**Given passage:**
*-*-*

The beans were soft, since they were freshly shelled, as soft as peas, and as big. They had a greenish, red violet/deep maroon hue, which proceeded to leach out to the rice when cooked. The cooked beans lost their sheen and vibrant color, and, frankly, looked like fat garapata (sorry, I'm not going to translate that).


Kadyos has no distinctive taste, and so the lamud didn't taste any different from ordinary steamed rice. The only distinguishing features were, first, the color, which was marbled violet, and second, the texture, which had soft bean-y punctuations.

But over-all these two didn't interfere, or make any more distinct, my enjoyment of my meal that dinner. It looked very similar to the red or brown mountain rice of Northern Luzon, though not as rough. I put a premium to it, more than how I value whole grain rice, knowing it is laden with fiber, and probably vitamins and minerals that fruits and vegetables naturally have.

It made me think of the government drive early this year, when there was a global shortage of rice and the prices were uncontrollably shooting up, for Filipinos to add cubes of kamote to our kanin as an extender. To which I had no qualms, since I know for a fact that kamote is beneficial for children.

But it's easy to deduct the reasons for this generation shying away from lamud - the main one being that it's associated with the hard life, being rural fare. And most probably kadyos, when in profusion, is added to the pricier rice as an extender.

But for me kadyos is an added premium to lamud. It makes rice special. So lamud translates to special rice.

I am posting this today in celebration of the ongoing rice harvest, and in memory of our ancestors, who knew the value of the food sprung from the earth.

And for you, Yang Chow Guy, and to my former blockmate and now kumpare Gene, this is for you both. May you honor your unique heritage.

*-*-*

**Entries shown:**
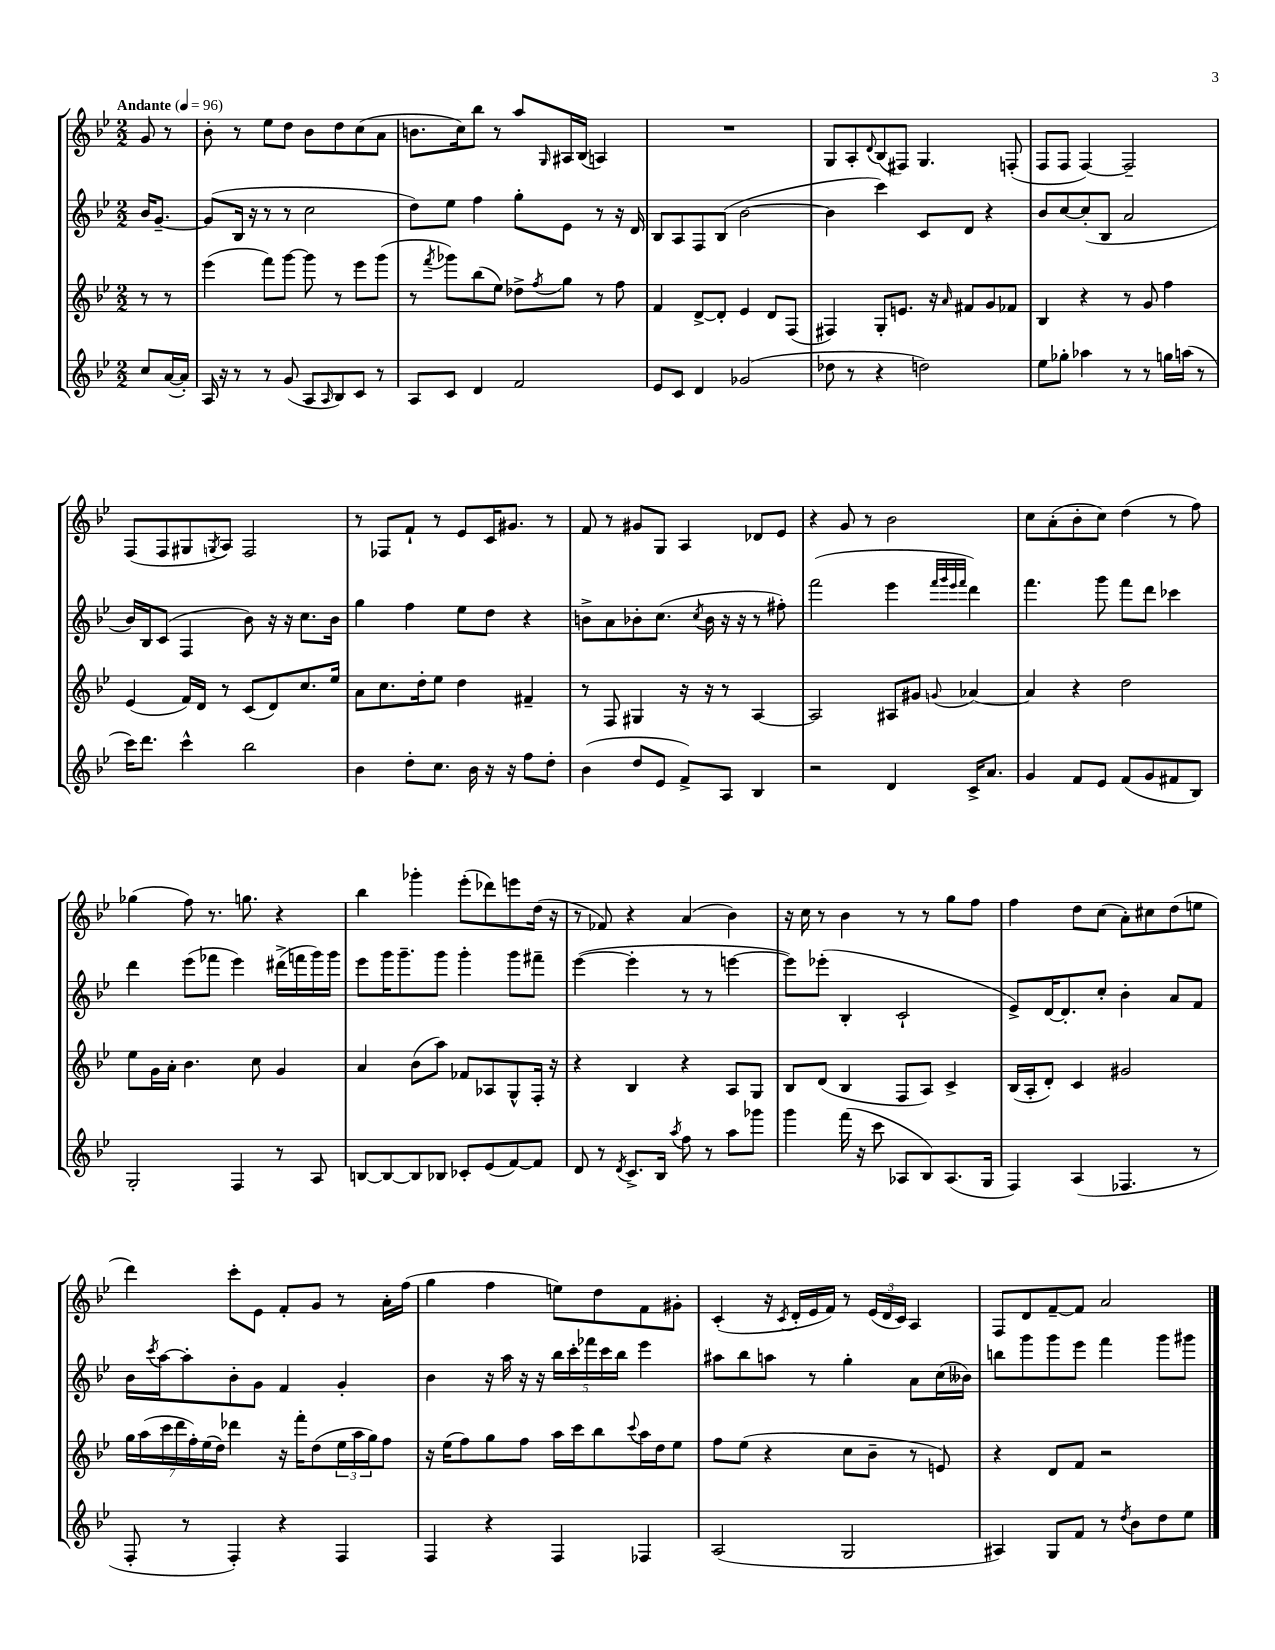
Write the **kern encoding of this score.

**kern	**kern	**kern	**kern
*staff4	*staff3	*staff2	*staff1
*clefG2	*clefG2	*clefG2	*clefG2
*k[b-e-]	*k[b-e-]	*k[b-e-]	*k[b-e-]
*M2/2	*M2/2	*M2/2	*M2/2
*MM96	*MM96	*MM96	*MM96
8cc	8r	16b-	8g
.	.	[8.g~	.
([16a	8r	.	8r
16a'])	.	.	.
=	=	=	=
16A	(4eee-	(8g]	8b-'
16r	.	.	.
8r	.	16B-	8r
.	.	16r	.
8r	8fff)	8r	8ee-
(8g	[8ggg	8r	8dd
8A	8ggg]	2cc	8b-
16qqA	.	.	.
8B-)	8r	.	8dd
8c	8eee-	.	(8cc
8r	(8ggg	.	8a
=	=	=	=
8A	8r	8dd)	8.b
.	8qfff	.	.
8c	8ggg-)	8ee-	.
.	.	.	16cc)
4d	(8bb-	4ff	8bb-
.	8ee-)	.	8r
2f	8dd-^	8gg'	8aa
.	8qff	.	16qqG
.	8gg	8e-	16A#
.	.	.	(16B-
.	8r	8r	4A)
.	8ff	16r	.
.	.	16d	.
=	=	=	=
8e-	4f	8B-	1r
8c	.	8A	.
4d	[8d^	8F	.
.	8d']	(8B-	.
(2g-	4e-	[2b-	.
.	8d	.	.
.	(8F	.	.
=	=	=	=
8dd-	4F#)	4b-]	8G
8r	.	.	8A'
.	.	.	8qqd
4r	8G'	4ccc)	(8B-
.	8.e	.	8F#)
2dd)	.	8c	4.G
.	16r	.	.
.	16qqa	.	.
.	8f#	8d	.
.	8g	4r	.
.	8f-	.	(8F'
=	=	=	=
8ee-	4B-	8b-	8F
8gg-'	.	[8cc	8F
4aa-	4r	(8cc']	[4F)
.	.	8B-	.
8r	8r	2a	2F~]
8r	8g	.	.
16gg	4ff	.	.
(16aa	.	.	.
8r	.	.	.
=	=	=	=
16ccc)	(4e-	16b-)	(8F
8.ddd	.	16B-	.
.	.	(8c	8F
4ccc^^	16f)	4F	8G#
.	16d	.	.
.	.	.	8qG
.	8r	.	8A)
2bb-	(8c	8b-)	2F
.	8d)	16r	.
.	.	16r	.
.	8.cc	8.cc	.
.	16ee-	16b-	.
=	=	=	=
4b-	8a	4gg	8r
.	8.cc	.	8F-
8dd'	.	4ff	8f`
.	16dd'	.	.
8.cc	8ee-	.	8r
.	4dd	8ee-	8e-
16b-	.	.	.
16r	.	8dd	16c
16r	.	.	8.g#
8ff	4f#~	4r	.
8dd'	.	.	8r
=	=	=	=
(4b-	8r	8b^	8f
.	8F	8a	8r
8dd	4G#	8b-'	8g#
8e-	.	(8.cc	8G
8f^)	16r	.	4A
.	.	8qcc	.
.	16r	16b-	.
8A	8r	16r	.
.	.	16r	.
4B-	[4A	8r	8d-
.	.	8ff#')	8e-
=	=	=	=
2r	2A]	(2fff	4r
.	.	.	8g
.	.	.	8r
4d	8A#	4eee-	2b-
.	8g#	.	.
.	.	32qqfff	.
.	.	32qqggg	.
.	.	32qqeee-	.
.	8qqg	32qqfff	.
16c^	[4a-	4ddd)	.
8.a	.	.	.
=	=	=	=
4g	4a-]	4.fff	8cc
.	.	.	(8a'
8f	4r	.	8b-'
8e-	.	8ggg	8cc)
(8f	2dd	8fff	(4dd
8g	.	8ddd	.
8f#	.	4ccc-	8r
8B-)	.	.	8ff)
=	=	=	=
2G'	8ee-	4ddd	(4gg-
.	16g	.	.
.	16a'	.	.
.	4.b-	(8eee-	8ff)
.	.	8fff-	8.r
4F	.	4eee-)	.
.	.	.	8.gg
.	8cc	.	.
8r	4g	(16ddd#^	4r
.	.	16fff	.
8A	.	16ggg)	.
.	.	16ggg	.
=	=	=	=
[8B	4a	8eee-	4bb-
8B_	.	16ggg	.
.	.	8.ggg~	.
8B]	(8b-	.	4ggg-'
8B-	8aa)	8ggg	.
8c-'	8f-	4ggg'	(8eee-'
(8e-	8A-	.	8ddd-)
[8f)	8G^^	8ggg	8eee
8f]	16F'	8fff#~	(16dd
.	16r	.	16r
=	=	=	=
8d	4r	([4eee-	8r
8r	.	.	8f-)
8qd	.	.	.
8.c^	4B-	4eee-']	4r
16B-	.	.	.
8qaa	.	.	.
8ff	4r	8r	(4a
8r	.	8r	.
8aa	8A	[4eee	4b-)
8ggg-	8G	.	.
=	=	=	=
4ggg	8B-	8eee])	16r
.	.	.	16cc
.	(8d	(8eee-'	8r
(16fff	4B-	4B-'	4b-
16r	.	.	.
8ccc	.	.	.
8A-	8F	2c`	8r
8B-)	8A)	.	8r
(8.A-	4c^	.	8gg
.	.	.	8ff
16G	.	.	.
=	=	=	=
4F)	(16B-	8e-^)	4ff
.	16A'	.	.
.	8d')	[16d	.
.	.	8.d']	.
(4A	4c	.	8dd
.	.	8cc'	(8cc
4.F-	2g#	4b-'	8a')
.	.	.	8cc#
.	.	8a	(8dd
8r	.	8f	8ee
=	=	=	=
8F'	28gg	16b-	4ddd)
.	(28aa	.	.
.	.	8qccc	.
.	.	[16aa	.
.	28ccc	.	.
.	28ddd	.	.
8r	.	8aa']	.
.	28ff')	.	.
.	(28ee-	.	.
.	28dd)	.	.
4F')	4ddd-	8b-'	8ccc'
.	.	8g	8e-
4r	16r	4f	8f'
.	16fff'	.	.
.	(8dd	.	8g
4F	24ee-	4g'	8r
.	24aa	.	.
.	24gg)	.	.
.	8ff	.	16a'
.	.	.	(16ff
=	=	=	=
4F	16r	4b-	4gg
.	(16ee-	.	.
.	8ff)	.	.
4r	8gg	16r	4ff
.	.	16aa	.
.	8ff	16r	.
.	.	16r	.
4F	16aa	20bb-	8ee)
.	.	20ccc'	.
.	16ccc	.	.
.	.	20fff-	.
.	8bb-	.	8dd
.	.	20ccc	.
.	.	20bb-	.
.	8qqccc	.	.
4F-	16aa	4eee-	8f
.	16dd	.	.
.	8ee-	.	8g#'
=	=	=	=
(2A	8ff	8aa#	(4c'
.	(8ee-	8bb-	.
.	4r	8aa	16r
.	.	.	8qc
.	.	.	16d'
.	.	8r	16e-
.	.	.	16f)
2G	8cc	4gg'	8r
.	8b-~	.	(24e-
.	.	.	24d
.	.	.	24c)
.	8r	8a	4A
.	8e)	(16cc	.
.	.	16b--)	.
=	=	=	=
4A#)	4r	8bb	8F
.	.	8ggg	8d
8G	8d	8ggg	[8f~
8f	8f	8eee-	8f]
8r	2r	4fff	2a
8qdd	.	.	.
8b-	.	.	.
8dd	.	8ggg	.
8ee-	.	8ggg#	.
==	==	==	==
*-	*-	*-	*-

*-*-*

**Complete the following:**
a. Decide whether each statement below agrees with the passage on kadyos and lamud, answering yes or no and quoting the deciding words: (i) the cooked kadyos beans kept their sheen and vibrant color; (ii) the lamud tasted no different from ordinary steamed rice; (iii) the government drive early this year urged Filipinos to add cubes of kamote to their rice as an extender.
b. Carry the passage on kadyos and lamud forward with the next part, picking up after its final sentence.

**Answers to the tasks:**
a.
(i) No: "The cooked beans lost their sheen and vibrant color"
(ii) Yes: "the lamud didn't taste any different from ordinary steamed rice"
(iii) Yes: "for Filipinos to add cubes of kamote to our kanin as an extender"

b.
It had been a crazy two weeks - I was caught up in a whirlwind of frenzied activity involving the kids, plus an out of town trip for me. My presence at the office had been erratic, and obviously I haven't had the time to update here regularly. Which was unfortunate, since during these two weeks I have had great finds, and I had compiled enough food photos to last a couple of months.

Anyhow, I'm back, and I'll try to upload regularly from my already crowded thumb drive, which had received quite a few unloadings from my camera. I'm still trying to organize things in my spanking new notebook (thanks to my Flynn, who made off with my laptop but replaced it with the latest model as a gift ;-) ).



*Update, Nov. 3, 2008: A reaction last Saturday from a reader in Bacolod City indicated that the term lamud generally refers to a mix of anything.

The specific examples given were a "lamud of jackfruit or green papaya" for the cansi ingredients (Green papaya? Are you kidding me? I must have some!), or "the rice has a lamud of corn" for rice mixed with corn (I hope I got this right).

So I guess this specific lamud is rice with lamud of kadyos, kan-on nga may kadyos, or kan-on nga guinmikslahan kadyos, or something to that effect. Or KKK, for kan-on kag kadyos (rice and kadyos, or rice with kadyos).

I know I'm bound to get mixed up (pun intended), or commit unintended errors when dabbling in a culture not my own. So thank you for pointing things out, and for other corrections to come.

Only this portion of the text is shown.